__Text__
════════
On the easiest climbing routes it’s not hard to find discarded, frayed climbing slings or other trash. At the high camps along these routes, which imitate a bustling apartment complex in high season, it’s hard to believe that camp spots or runoff aren’t being degraded. Over three decades ago, one historian painted an indelible portrait of mass mountaineering’s legacy: “Mountain slopes are often marred by paraphernalia left behind by exhausted climbers retreating from a summit conquest or from storms. . . . Abandoned polypropylene rope, aluminum cans . . . plastic wrappers, and nylon fabric become an almost permanent kind of defacement.”1 A bad habit in descents is evidenced by this kind of defacement as though a climb is psychologically diminished or neglected in its second half. The baleful legacy has not improved given the far greater numbers. Northwest volcanoes bear signs of this discard signature: a higher-elevation version of careless picnickers or walkers in the forests and meadows below.

Rainier hires crews of climbing rangers, of course, though climbers far exceed the number of such rangers; typically, few or no USFS personnel patrol on the other volcanoes. Climbing parties usually self-register, thereby pledging to observe local rules and Leave No Trace camping. That most elusive resource, wilderness experience, is a fiction unless one tackles obscure routes: the west-side routes above Sandy Glacier, for instance, on Mount Hood. Even routes famous for their technical challenges such as Rainier’s Liberty Ridge, sharp on its northwest side, receive more than occasional parties due to increasing publicity. The numbers problem deeply erodes the letter and spirit of wilderness experience, and agency personnel face an impossible dilemma.

The Mount Baker–Snoqualmie National Forest website, like most national forest websites, deems “wilderness education” “the most important tool” in management. The site states the goal of preserving wilderness experience conditionally: “If people are aware of what is required of them in a . . . wilderness trip, there is a chance that they will behave appropriately. The hope is that people, by their own actions, will preserve the aesthetic experience. Management can be anticipatory rather than reactive, and a traditional freedom of choice will be maintained in wild land recreation” (emphasis added).2 “There is a chance” sounds, at best, skeptical. Most hikers and climbers fulfill this best-case scenario, though day hikers litter more than backpackers. Published surveys from MRNP and MHNF within the past generation reveal a preponderance of increasingly short visits, and as the number of quick visitors rises, so inevitably does the fraction of “noncompliant users.”3 Trip brevity reinforces a carelessness typical of many in their regular, built environments, as though wilderness as other does not change behavior in the space of a few hours. The quick daytrip, or wilderness lite, prompts sloppy behavior by some who leave new versions of tin-can trash. This despite the fact that by the late twentieth century it became easier to pack it out.
════════
__Data for analysis__
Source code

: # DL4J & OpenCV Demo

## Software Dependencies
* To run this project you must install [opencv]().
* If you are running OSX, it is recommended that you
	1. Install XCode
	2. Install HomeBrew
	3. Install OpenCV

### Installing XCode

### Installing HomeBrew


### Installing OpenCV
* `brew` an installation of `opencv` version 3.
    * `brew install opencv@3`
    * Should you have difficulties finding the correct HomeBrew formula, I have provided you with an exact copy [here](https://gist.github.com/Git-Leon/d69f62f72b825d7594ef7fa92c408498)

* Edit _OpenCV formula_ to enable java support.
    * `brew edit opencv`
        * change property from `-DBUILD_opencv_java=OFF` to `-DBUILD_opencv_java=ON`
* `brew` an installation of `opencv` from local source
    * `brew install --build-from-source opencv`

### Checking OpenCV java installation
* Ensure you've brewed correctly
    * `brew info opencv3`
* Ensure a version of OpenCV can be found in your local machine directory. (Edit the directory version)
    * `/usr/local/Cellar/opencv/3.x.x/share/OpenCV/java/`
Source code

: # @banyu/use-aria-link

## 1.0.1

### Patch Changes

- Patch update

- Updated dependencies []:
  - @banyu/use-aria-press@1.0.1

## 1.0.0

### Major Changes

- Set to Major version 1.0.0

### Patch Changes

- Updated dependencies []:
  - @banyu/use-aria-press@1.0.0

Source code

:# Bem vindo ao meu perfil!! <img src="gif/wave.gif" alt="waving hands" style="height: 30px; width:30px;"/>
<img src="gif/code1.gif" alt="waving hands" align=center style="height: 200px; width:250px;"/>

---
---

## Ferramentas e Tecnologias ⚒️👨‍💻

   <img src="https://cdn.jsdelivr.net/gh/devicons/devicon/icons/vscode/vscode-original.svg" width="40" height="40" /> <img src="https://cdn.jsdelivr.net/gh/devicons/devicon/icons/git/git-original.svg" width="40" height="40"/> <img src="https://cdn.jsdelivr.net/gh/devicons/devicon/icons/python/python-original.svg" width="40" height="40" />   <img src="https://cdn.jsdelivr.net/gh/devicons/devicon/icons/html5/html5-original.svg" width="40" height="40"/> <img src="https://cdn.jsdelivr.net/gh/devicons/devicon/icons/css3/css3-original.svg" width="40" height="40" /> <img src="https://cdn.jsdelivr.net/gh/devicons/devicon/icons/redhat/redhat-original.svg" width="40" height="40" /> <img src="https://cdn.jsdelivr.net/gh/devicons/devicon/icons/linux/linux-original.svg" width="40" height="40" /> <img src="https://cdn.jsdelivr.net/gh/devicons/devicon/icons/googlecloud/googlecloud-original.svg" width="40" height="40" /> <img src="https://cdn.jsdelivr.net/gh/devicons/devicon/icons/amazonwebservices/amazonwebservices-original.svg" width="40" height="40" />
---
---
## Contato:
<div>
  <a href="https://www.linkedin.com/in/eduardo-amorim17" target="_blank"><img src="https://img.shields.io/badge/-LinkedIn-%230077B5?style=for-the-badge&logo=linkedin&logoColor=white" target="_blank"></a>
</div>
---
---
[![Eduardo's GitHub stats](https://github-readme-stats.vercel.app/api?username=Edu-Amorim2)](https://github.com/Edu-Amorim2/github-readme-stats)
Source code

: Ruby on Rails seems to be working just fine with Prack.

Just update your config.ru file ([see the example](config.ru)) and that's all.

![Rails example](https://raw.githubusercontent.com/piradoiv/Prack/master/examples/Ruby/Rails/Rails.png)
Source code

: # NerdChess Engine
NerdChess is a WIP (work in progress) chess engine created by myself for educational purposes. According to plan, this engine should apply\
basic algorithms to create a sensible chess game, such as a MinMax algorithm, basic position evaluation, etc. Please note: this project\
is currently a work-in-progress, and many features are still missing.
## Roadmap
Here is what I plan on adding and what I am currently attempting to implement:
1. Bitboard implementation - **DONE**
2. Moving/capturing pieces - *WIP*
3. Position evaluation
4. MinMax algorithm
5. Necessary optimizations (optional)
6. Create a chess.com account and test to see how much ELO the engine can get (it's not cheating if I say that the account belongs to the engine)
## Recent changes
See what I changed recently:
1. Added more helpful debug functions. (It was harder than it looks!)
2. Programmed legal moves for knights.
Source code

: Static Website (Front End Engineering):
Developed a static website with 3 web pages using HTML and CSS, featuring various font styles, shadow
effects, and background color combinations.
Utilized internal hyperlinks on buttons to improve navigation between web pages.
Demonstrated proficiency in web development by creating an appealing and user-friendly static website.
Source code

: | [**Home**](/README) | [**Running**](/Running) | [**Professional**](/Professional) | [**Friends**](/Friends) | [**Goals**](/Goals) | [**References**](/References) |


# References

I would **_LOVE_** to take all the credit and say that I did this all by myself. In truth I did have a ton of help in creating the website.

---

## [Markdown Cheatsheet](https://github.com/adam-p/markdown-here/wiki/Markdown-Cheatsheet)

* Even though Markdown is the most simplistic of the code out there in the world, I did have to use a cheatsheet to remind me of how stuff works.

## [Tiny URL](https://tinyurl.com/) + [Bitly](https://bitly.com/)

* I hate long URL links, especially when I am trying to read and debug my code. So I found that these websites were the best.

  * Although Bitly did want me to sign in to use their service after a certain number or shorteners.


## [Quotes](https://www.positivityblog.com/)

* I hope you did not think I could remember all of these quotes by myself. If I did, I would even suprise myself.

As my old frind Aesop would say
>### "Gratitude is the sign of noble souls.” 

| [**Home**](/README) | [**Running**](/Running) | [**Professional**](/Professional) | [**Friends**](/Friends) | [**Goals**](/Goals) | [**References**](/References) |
════════
__Apply what you read__
a: From the climbing passage, echo the words from "Rainier hires crews" to "an impossible dilemma.".
b: According to the climbing passage, which group litters more than backpackers?
c: For each statement, say whether it agrees with the climbing passage: (i) Climbing parties usually register themselves. (ii) USFS personnel regularly patrol the volcanoes other than Rainier. (iii) Liberty Ridge on Rainier sees only occasional parties.
The items are separate material and do not belong to the climbing passage.

__List of solutions__
a:
Rainier hires crews of climbing rangers, of course, though climbers far exceed the number of such rangers; typically, few or no USFS personnel patrol on the other volcanoes. Climbing parties usually self-register, thereby pledging to observe local rules and Leave No Trace camping. That most elusive resource, wilderness experience, is a fiction unless one tackles obscure routes: the west-side routes above Sandy Glacier, for instance, on Mount Hood. Even routes famous for their technical challenges such as Rainier’s Liberty Ridge, sharp on its northwest side, receive more than occasional parties due to increasing publicity. The numbers problem deeply erodes the letter and spirit of wilderness experience, and agency personnel face an impossible dilemma.

b: Day hikers.

c:
(i) Yes: "Climbing parties usually self-register"
(ii) No: "typically, few or no USFS personnel patrol on the other volcanoes"
(iii) No: "receive more than occasional parties due to increasing publicity"